Prime Durban beachfront real estate stands empty, as buildings crumble and refuse piles up

This story was pulished on page 4 of the Sunday Tribune, on Janury 23, 2011.

VALUABLE LAND IS WASTED

MATTHEW SAVIDES

DURBAN ratepayers will have to wait a few months longer before they know the fate of the prime Natal Command site on Durban’s beachfront.

Filmmaker Anant Singh is appealing against the Pietermaritzburg High Court decision to overturn the sale of the property to his Videovision Entertainment in 2003, it was confirmed last week. The appeal will delay the development of the prime property, 21ha of land just a four-lane road and a parking lot away from the beachfront.

The site is across the road from Suncoast Casino and near the Moses Mabhida Stadium. Yet it has gone undeveloped for the better part of a decade and the buildings are deteriorating, the grass is overgrown and rubbish is piling up. This is likely to continue after Videovision confirmed it would appeal against the ruling in October that the eThekwini municipality’s 2003 sale of the land for R15 million was not “even-handed”. The sale was challenged in court by businessman Haramchand “Sunny” Gayadin. Singh planned to develop a R700m film studio on the land.
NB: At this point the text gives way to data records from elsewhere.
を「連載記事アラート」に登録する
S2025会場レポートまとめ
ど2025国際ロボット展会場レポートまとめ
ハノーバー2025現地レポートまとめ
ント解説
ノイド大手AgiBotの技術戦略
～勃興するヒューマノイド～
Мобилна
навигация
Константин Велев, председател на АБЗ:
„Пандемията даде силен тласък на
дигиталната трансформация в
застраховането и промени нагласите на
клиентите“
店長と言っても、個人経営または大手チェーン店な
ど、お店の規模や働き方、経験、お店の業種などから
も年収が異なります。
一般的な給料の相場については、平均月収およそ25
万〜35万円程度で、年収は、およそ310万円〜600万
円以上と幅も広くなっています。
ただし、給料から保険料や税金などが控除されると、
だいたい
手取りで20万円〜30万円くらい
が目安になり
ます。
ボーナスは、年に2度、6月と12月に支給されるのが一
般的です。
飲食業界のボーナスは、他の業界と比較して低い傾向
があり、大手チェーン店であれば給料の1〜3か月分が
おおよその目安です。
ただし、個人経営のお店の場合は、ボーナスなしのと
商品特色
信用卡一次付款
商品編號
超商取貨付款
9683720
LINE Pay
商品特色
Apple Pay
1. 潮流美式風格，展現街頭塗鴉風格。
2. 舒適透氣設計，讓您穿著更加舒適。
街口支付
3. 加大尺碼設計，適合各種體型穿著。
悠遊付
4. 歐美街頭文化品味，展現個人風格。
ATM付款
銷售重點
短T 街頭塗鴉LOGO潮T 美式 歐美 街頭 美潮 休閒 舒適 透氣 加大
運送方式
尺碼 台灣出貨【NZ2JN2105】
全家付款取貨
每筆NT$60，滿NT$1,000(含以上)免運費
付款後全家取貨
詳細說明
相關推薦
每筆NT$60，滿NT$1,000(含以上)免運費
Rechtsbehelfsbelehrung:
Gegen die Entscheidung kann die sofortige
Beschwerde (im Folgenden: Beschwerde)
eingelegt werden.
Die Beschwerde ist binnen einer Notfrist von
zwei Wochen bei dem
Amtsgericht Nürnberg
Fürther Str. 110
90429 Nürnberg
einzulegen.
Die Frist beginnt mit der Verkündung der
Spokesman Nilesh Singh told the Tribune the company had lodged appeal papers before the deadline. He would not clarify this by the time of going to press.

Deputy Mayor Logie Naidoo, who chairs the city’s economic development committee, said: “I understand Anant Singh is taking this on appeal. In that respect, again we can’t make any decision on the land while the matter is in the courts.”

He said the city needed to review the tender process that led to the sale to Singh and carefully consider what would be developed there. A film studio was still a possibility, but he said sportsrelated developments needed to be considered because the site was near Moses Mabhida Stadium.

“We have a vision for the site’s future, but the delays have set us back,” he said.

Refuge in the foreground, with the deteriorating buildings in the background

When the Tribune visited lastweek, the only visible security was a guard at the front. The buildings had clearly deteriorated, with entire roofs missing and doors and windows broken. Grass was overgrown and debris, including tractor tyres and old electricity poles, were scattered about. Vagrants seemed to be using some buildings.

It has been nearly four months since the court ruling and ratepayers are still no closer to knowing how the site will be used.

The property has been conservatively valued based on a comparative R2m a hectare for the Point development.

Municipal manager Michael Sutcliffe would only say of the site’s future: “We will report to council when ready, not through the media.”

Opposition parties have been critical of the silence on the future of the property.

DA caucus leader Tex Collins said, “The sale of the Natal Command site should not have gone through in the first place. Since it has taken so long for the municipality to resolve the issue since the judgment, it suggests they don’t know what to do.

“This is arguably the most valuable piece of real estate on the Golden Mile and it’s just standing there doing nothing. It could be a huge long-term investment for the city.

The Natal Command site from the top of the Blue Waters Hotel

“We are allowing an extremely valuable asset to deteriorate. It’s just sitting there and wasting away. The city should have started doing something by now,” he said.

Minority Front caucus leader Patrick Pillay also expressed concern.

“Four months is a long time. The city seems to be getting into a habit of dragging its feet on important matters like this. A report should have come to the executive committee for discussion with all parties.

“Procrastination of this nature doesn’t bode well for ratepayers. The land could bring in large amounts for ratepayers,” he said.

Lilian Develing of the Combined Ratepayers’ Association of Durban said a decision on the future of the site was needed as soon as possible.

“This could be a huge money-spinner. There is the income from the purchase and then, of course, the money that will come in from rates. I’m sure there are entrepreneurs willing to jump at the opportunity to do something there.”